La sua linea più dura riguarda il capitale: il requisito di capitale zero è «del tutto inaccettabile», poiché crea rischi per la tutela dei creditori, il riciclaggio di denaro e la frode fiscale, con un richiamo al Gruppo di azione finanziaria internazionale sulle soglie di capitale basse che agevolano gli schemi criminali. Chiede inoltre come un'iscrizione in 48 ore si concili con il pacchetto antiriciclaggio, definisce «molto poco realistici» i termini di collegamento al sistema BRIS e chiede due anni anziché dodici mesi, avverte che l'assenza di limiti all'oggetto sociale entrerà in conflitto con le norme nazionali su banche, assicurazioni, pensioni e sanità, e obietta che i capi IX e X invadono il diritto tributario, del lavoro e contrattuale nazionale. Sull'articolo 12 qualifica come «carenza rilevante» l'assenza di qualsiasi valutazione preventiva.

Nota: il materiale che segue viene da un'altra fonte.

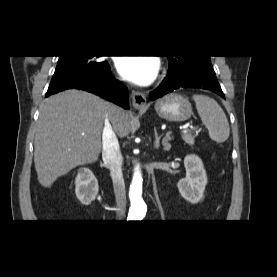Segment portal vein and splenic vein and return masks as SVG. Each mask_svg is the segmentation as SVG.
Returning a JSON list of instances; mask_svg holds the SVG:
<instances>
[{"label": "portal vein and splenic vein", "instance_id": "portal-vein-and-splenic-vein-1", "mask_svg": "<svg viewBox=\"0 0 277 277\" xmlns=\"http://www.w3.org/2000/svg\"><path fill=\"white\" fill-rule=\"evenodd\" d=\"M188 132V129H184L181 131L182 134H186Z\"/></svg>", "mask_w": 277, "mask_h": 277}]
</instances>
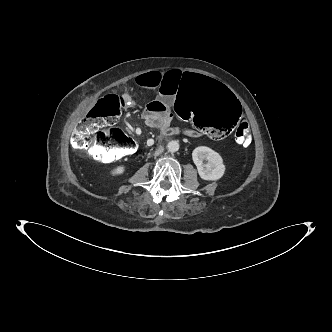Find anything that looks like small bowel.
<instances>
[{
	"instance_id": "small-bowel-1",
	"label": "small bowel",
	"mask_w": 332,
	"mask_h": 332,
	"mask_svg": "<svg viewBox=\"0 0 332 332\" xmlns=\"http://www.w3.org/2000/svg\"><path fill=\"white\" fill-rule=\"evenodd\" d=\"M183 78L180 71H152L139 75L135 82L138 86L154 89L157 96L149 102L144 110L143 116L146 124L157 129L168 127L172 122L171 105L175 97V90L179 81ZM127 105L132 100L127 97ZM185 134L192 138L202 136L197 130L186 129Z\"/></svg>"
}]
</instances>
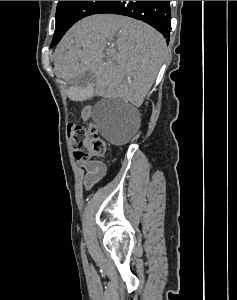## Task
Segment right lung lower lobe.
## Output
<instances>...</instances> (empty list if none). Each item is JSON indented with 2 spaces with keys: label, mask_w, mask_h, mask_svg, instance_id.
<instances>
[{
  "label": "right lung lower lobe",
  "mask_w": 237,
  "mask_h": 300,
  "mask_svg": "<svg viewBox=\"0 0 237 300\" xmlns=\"http://www.w3.org/2000/svg\"><path fill=\"white\" fill-rule=\"evenodd\" d=\"M102 13L125 15L142 20L162 33L165 38L169 37L170 1H107L95 14Z\"/></svg>",
  "instance_id": "right-lung-lower-lobe-1"
}]
</instances>
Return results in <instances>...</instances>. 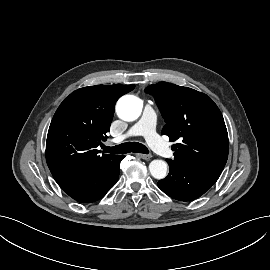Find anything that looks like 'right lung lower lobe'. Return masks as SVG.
Listing matches in <instances>:
<instances>
[{"label":"right lung lower lobe","instance_id":"98d812e1","mask_svg":"<svg viewBox=\"0 0 270 270\" xmlns=\"http://www.w3.org/2000/svg\"><path fill=\"white\" fill-rule=\"evenodd\" d=\"M124 155H118L100 169L85 176L59 184L70 197L81 203H90L102 198L117 182L120 162Z\"/></svg>","mask_w":270,"mask_h":270}]
</instances>
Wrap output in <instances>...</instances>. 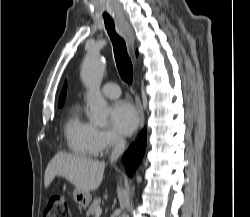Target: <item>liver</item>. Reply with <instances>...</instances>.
I'll list each match as a JSON object with an SVG mask.
<instances>
[{
  "label": "liver",
  "mask_w": 250,
  "mask_h": 217,
  "mask_svg": "<svg viewBox=\"0 0 250 217\" xmlns=\"http://www.w3.org/2000/svg\"><path fill=\"white\" fill-rule=\"evenodd\" d=\"M104 170V162L59 152L47 165L44 185L48 188L56 176H61L79 191L96 190L102 182Z\"/></svg>",
  "instance_id": "liver-1"
}]
</instances>
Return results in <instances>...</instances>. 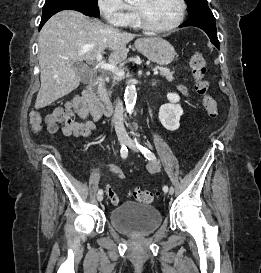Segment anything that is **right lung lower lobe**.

Vale la pena segnalare un'assenza. Nessun emendamento presentato innalza il capitale minimo al di sopra dello zero. L'obiezione che il parlamento bulgaro definisce del tutto inaccettabile non è, allo stato, sostenuta da nessuno in commissione.
L'impianto proprio del relatore, e un confronto clausola per clausola con il testo della Commissione, sono illustrati in La posizione del Parlamento più sopra. Questa sezione tratta solo di che cosa ne hanno fatto gli altri deputati.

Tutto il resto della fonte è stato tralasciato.